V. On [DATE] at 9:41 am, during an interview, the WCN stated residents with scratches and scabs required skin assessments. She reviewed R #1’s shower sheets dated, [DATE], [DATE], [DATE], and [DATE]. She said she was not aware of the changes identified on the resident’s shower sheets, but staff should have made her aware, prior to [DATE]. The WCN stated staff can put foam dressing on the areas that are reddened and blanchable (when pressing an area of the body with a finger and releasing, the area should become pale and then return to its normal color). She said, if the area was opened, the granulation (the development of new tissue and blood vessels in a wound during the healing process) of the wound determined the type of protective dressing. She confirmed R #1’s medical record did not contain orders for any type of dressings, prior to [DATE]. The WCN stated she expected to see the wounds documented on skin checks, because she reviewed skin checks and not CIC documentation. She stated there was a problem with staff informing her about the wounds.

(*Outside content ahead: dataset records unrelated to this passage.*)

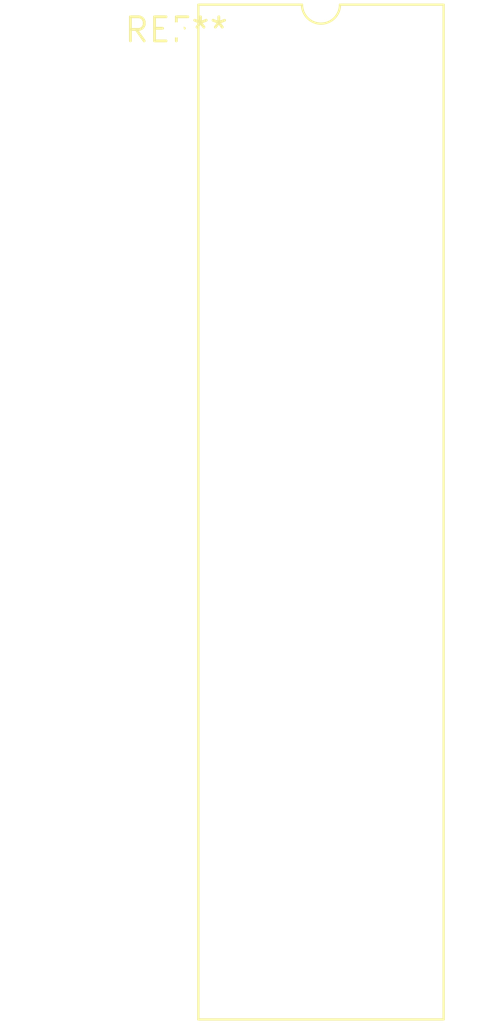
<source format=kicad_pcb>
(kicad_pcb (version 20240108) (generator pcbnew)

  (general
    (thickness 1.6)
  )

  (paper "A4")
  (layers
    (0 "F.Cu" signal)
    (31 "B.Cu" signal)
    (32 "B.Adhes" user "B.Adhesive")
    (33 "F.Adhes" user "F.Adhesive")
    (34 "B.Paste" user)
    (35 "F.Paste" user)
    (36 "B.SilkS" user "B.Silkscreen")
    (37 "F.SilkS" user "F.Silkscreen")
    (38 "B.Mask" user)
    (39 "F.Mask" user)
    (40 "Dwgs.User" user "User.Drawings")
    (41 "Cmts.User" user "User.Comments")
    (42 "Eco1.User" user "User.Eco1")
    (43 "Eco2.User" user "User.Eco2")
    (44 "Edge.Cuts" user)
    (45 "Margin" user)
    (46 "B.CrtYd" user "B.Courtyard")
    (47 "F.CrtYd" user "F.Courtyard")
    (48 "B.Fab" user)
    (49 "F.Fab" user)
    (50 "User.1" user)
    (51 "User.2" user)
    (52 "User.3" user)
    (53 "User.4" user)
    (54 "User.5" user)
    (55 "User.6" user)
    (56 "User.7" user)
    (57 "User.8" user)
    (58 "User.9" user)
  )

  (setup
    (pad_to_mask_clearance 0)
    (pcbplotparams
      (layerselection 0x00010fc_ffffffff)
      (plot_on_all_layers_selection 0x0000000_00000000)
      (disableapertmacros false)
      (usegerberextensions false)
      (usegerberattributes false)
      (usegerberadvancedattributes false)
      (creategerberjobfile false)
      (dashed_line_dash_ratio 12.000000)
      (dashed_line_gap_ratio 3.000000)
      (svgprecision 4)
      (plotframeref false)
      (viasonmask false)
      (mode 1)
      (useauxorigin false)
      (hpglpennumber 1)
      (hpglpenspeed 20)
      (hpglpendiameter 15.000000)
      (dxfpolygonmode false)
      (dxfimperialunits false)
      (dxfusepcbnewfont false)
      (psnegative false)
      (psa4output false)
      (plotreference false)
      (plotvalue false)
      (plotinvisibletext false)
      (sketchpadsonfab false)
      (subtractmaskfromsilk false)
      (outputformat 1)
      (mirror false)
      (drillshape 1)
      (scaleselection 1)
      (outputdirectory "")
    )
  )

  (net 0 "")

  (footprint "DIP-42_W15.24mm" (layer "F.Cu") (at 0 0))

)

</source>
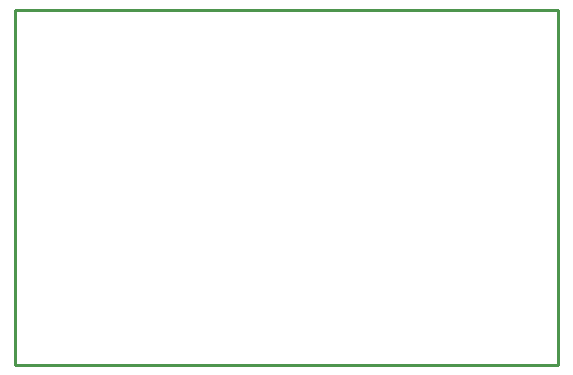
<source format=gko>
G04 Layer: BoardOutlineLayer*
G04 EasyEDA v6.4.31, 2022-03-03 13:31:49*
G04 40e5de87a7664572b24e6dd0e93d503d,d021fe9ff0164b2b908f64b513dd86bf,10*
G04 Gerber Generator version 0.2*
G04 Scale: 100 percent, Rotated: No, Reflected: No *
G04 Dimensions in millimeters *
G04 leading zeros omitted , absolute positions ,4 integer and 5 decimal *
%FSLAX45Y45*%
%MOMM*%

%ADD10C,0.2540*%
D10*
X700001Y6799999D02*
G01*
X5299999Y6799999D01*
X5299999Y3800000D01*
X700001Y3800000D01*
X700001Y6799999D01*

%LPD*%
M02*

</source>
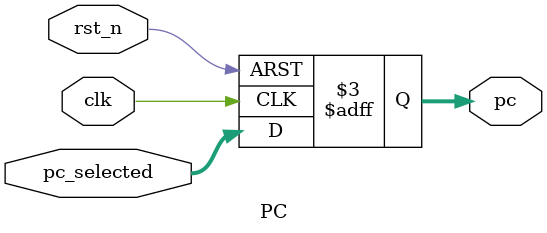
<source format=v>
`include "define.v"
module PC(
    input              clk,
    input              rst_n,
    input  wire [31:0] pc_selected,
    output reg  [31:0] pc
    );

    always@(posedge clk or negedge rst_n)
    begin
    if(~rst_n)
        pc<=-4;
    else
        pc<=pc_selected;
    end


endmodule

</source>
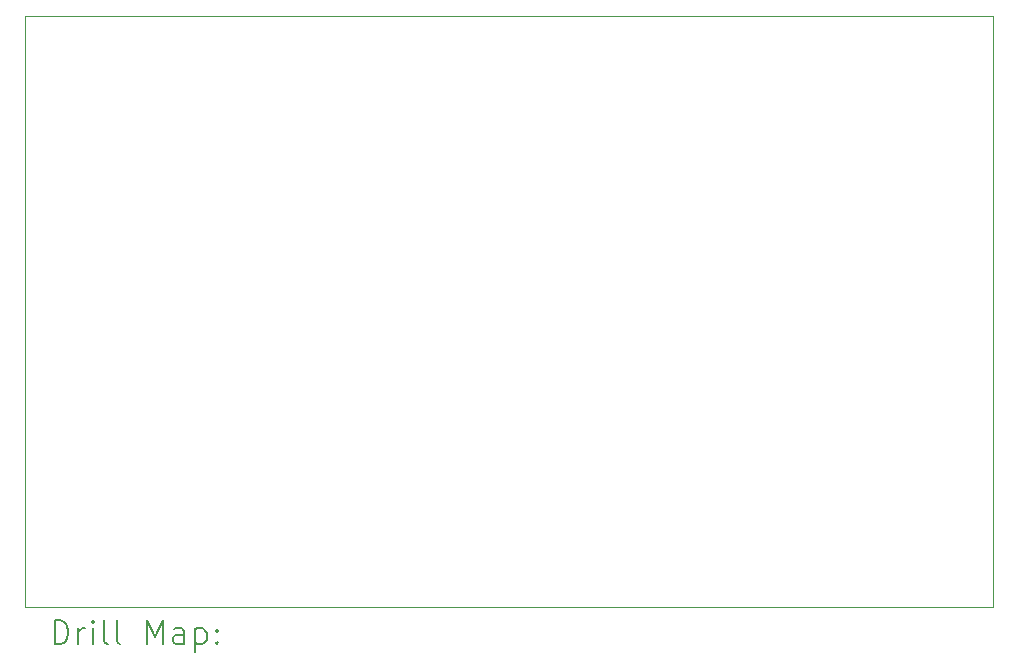
<source format=gbr>
%FSLAX45Y45*%
G04 Gerber Fmt 4.5, Leading zero omitted, Abs format (unit mm)*
G04 Created by KiCad (PCBNEW (6.0.6)) date 2024-05-12 15:37:09*
%MOMM*%
%LPD*%
G01*
G04 APERTURE LIST*
%TA.AperFunction,Profile*%
%ADD10C,0.100000*%
%TD*%
%ADD11C,0.200000*%
G04 APERTURE END LIST*
D10*
X3715000Y-2380000D02*
X11915000Y-2380000D01*
X11915000Y-2380000D02*
X11915000Y-7380000D01*
X11915000Y-7380000D02*
X3715000Y-7380000D01*
X3715000Y-7380000D02*
X3715000Y-2380000D01*
D11*
X3967619Y-7695476D02*
X3967619Y-7495476D01*
X4015238Y-7495476D01*
X4043809Y-7505000D01*
X4062857Y-7524048D01*
X4072381Y-7543095D01*
X4081905Y-7581190D01*
X4081905Y-7609762D01*
X4072381Y-7647857D01*
X4062857Y-7666905D01*
X4043809Y-7685952D01*
X4015238Y-7695476D01*
X3967619Y-7695476D01*
X4167619Y-7695476D02*
X4167619Y-7562143D01*
X4167619Y-7600238D02*
X4177143Y-7581190D01*
X4186667Y-7571667D01*
X4205714Y-7562143D01*
X4224762Y-7562143D01*
X4291429Y-7695476D02*
X4291429Y-7562143D01*
X4291429Y-7495476D02*
X4281905Y-7505000D01*
X4291429Y-7514524D01*
X4300952Y-7505000D01*
X4291429Y-7495476D01*
X4291429Y-7514524D01*
X4415238Y-7695476D02*
X4396190Y-7685952D01*
X4386667Y-7666905D01*
X4386667Y-7495476D01*
X4520000Y-7695476D02*
X4500952Y-7685952D01*
X4491429Y-7666905D01*
X4491429Y-7495476D01*
X4748571Y-7695476D02*
X4748571Y-7495476D01*
X4815238Y-7638333D01*
X4881905Y-7495476D01*
X4881905Y-7695476D01*
X5062857Y-7695476D02*
X5062857Y-7590714D01*
X5053333Y-7571667D01*
X5034286Y-7562143D01*
X4996190Y-7562143D01*
X4977143Y-7571667D01*
X5062857Y-7685952D02*
X5043810Y-7695476D01*
X4996190Y-7695476D01*
X4977143Y-7685952D01*
X4967619Y-7666905D01*
X4967619Y-7647857D01*
X4977143Y-7628809D01*
X4996190Y-7619286D01*
X5043810Y-7619286D01*
X5062857Y-7609762D01*
X5158095Y-7562143D02*
X5158095Y-7762143D01*
X5158095Y-7571667D02*
X5177143Y-7562143D01*
X5215238Y-7562143D01*
X5234286Y-7571667D01*
X5243810Y-7581190D01*
X5253333Y-7600238D01*
X5253333Y-7657381D01*
X5243810Y-7676428D01*
X5234286Y-7685952D01*
X5215238Y-7695476D01*
X5177143Y-7695476D01*
X5158095Y-7685952D01*
X5339048Y-7676428D02*
X5348571Y-7685952D01*
X5339048Y-7695476D01*
X5329524Y-7685952D01*
X5339048Y-7676428D01*
X5339048Y-7695476D01*
X5339048Y-7571667D02*
X5348571Y-7581190D01*
X5339048Y-7590714D01*
X5329524Y-7581190D01*
X5339048Y-7571667D01*
X5339048Y-7590714D01*
M02*

</source>
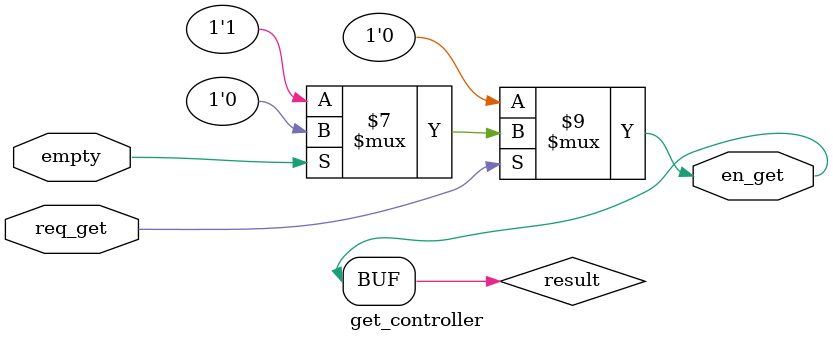
<source format=v>

module get_controller
(
	input   req_get, empty, 
	output  en_get
);
	
	// Local signal for computing whether to pass the enable signal into FIFO 
	reg result=0;
	
	// Process the request to get data from FIFO
	always @ (*)
	begin
		if (req_get == 1'b1)
		begin
				// If the FIFO is not full 
			if (empty == 1'b0)
				begin
					result <= 1'b1;
				end
			else
				begin	
					result <= 1'b0;
				end
		end
		else
		begin
			result <= 1'b0;
		end
	end
	
	// Catch the processed get request 
	assign en_get = result;
	
endmodule

</source>
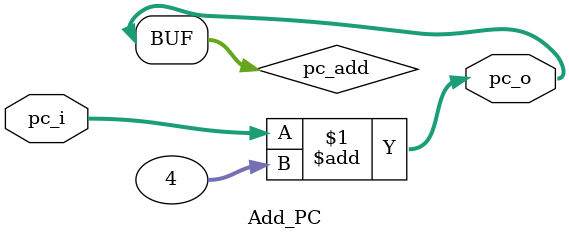
<source format=v>
module Add_PC(
pc_i,
pc_o);

input   [31:0]  pc_i;
output  [31:0]  pc_o;

wire    [31:0]  pc_add;

assign pc_add = pc_i + 4;
assign pc_o = pc_add;

endmodule

</source>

W. On [DATE] at 10:21 am, during an interview with the Director of Nursing (DON), she stated there was not a system to trigger change in condition for skin conditions documented on shower sheets that identified skin concerns. She stated new skin concerns were triggered by the skin check sheets. The DON stated if there was something new on the skin check then the WCN would do an assessment, but if the skin concern was not new then a skin assessment would not be triggered. The DON said the nurses address the skin check concerns the next day and create a CIC document for the skin concerns. The DON reviewed R #1’s shower sheets for December, 2023 and stated the CNA should have alerted the WCN. The DON stated staff should have documented the new wound areas on the resident’s skin checks. The DON stated R #1’s skin checks stated right hip, which suggested there was a current injury to that area. She said the WCN would need to follow-up on that documentation. The DON stated there was a breakdown in communication.